In a statement posted on the website of the Antigua and Barbuda Government, the police said: “Criminal Investigations into the multi-million dollar (IHI) fraud case are progressing at a steady pace; notwithstanding the recent break in and theft of sensitive documents, at the office that housed the detectives who are working on the said case.

“Based on the contents of a report, that was done by Financial Forensic Investigator Mr Robert Lindquist, which was corroborated by preliminary police enquiries, the ‘persons of interest’ in this case are, former prime minister, and member of parliament, Mr Lester Bird; Member of Parliament, Mr Asot Michael; Patrick A Michael & Co Ltd; Mrs Gesel Michael; Sir Ronald (Sanders) (a former Antigua and Barbuda Government Ambassador to the United Kingdom) and others.

“Currently, most of the ‘significant persons’ or ‘individuals of interest,’ have already assisted the investigations and presented themselves to the police to be interviewed, against such a backdrop and in the police’s quest, to advance this gigantic multi-million dollar criminal conspiracy.

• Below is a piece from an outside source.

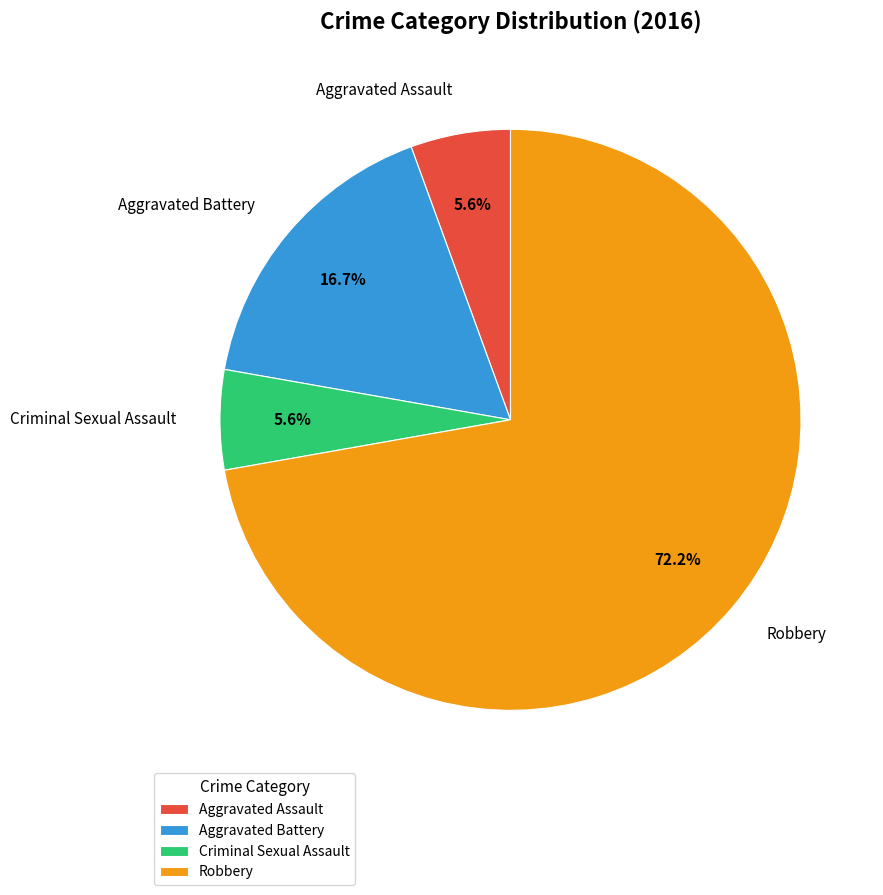

How much of the chart is everything except Aggravated Assault?

94.4%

The police are making a specific public appeal to Sir Ronald (Sanders) and requests that he presents himself to the (IHI) detectives to be interviewed; hence his full co-operation for the duration of this criminal enquiry will be appreciated.”

The police had said that all efforts to privately contact Sanders had proven futile.

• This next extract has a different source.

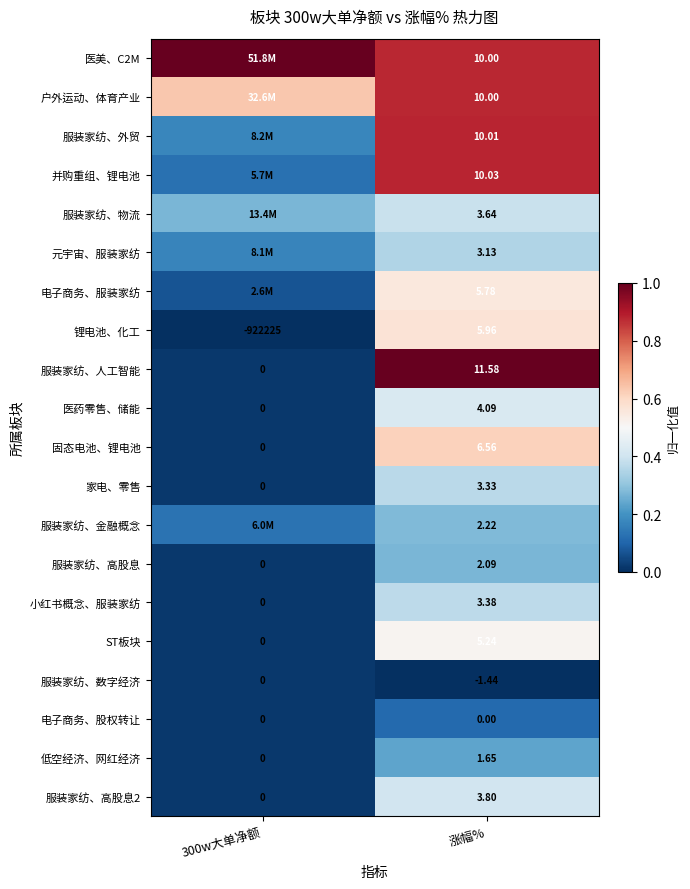

Between 涨幅% and 300w大单净额, which is larger?

300w大单净额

Yesterday, the Antigua Observer reported that prominent attorney Sir Gerald Watt, QC, has said it was improper for the police to publicly declare Sanders a person of interest. Speaking on the Big Issues programme on Sunday, Sir Gerald said the matter could have been handled differently.

The Observer reported that Watt said even though the police may well have a proper defence, he believed that their next tactic should be to publish an apology before the whole situation escalates. “If I was advising the police I would simply say to my clients, I think you should publish an apology and just state that it is not your intention to hold him as a suspect and let the matter rest. Go ahead with your investigation; you bring him to court you win, you lose or you do not have enough evidence and you do not proceed,” Watt was quoted as saying.

“Don’t forget long after if Sir Ronald Sanders is exonerated by a court, his position, not only in Antigua but in the region and internationally, if he wins it’s going to be horrendous damages and if he does, his reputation has been irreparably sullied and that’s not fair,” he added.

Watt has also questioned the silence of Antiguan Attorney General Justin Simon and National Security Minister Dr Errol Cort on the new addition to the police force, who was sworn-in as a special investigator.

Guyanese attorney Sanjeev Datadin’s appointment has been heavily criticised by the opposition Antigua Labour Party (ALP) and former police commissioner Rawlston Pompey, who expressed concern that the proper procedures were not followed when the lawyer was sworn-in.

According to Watt, Pompey is on the ball.

He also questioned Datadin’s statement that he was sworn-in, rather than appointed as a special constable. “Justin Simon QC is the chief advisor to the government of the state of Antigua & Barbuda and so any appointment of someone in a capacity such as Mr Datadin has found himself should be to the knowledge of the attorney general and the minister responsible for police at the very least,” the Observer quoted Watt as saying.

“It’s clear that Mr Datadin doesn’t know what Section 72 of the Police Act states. Section 72 states that the commission may appoint special constables. That these special constables are to be appointed for a specific period of time not more than three years,” he said.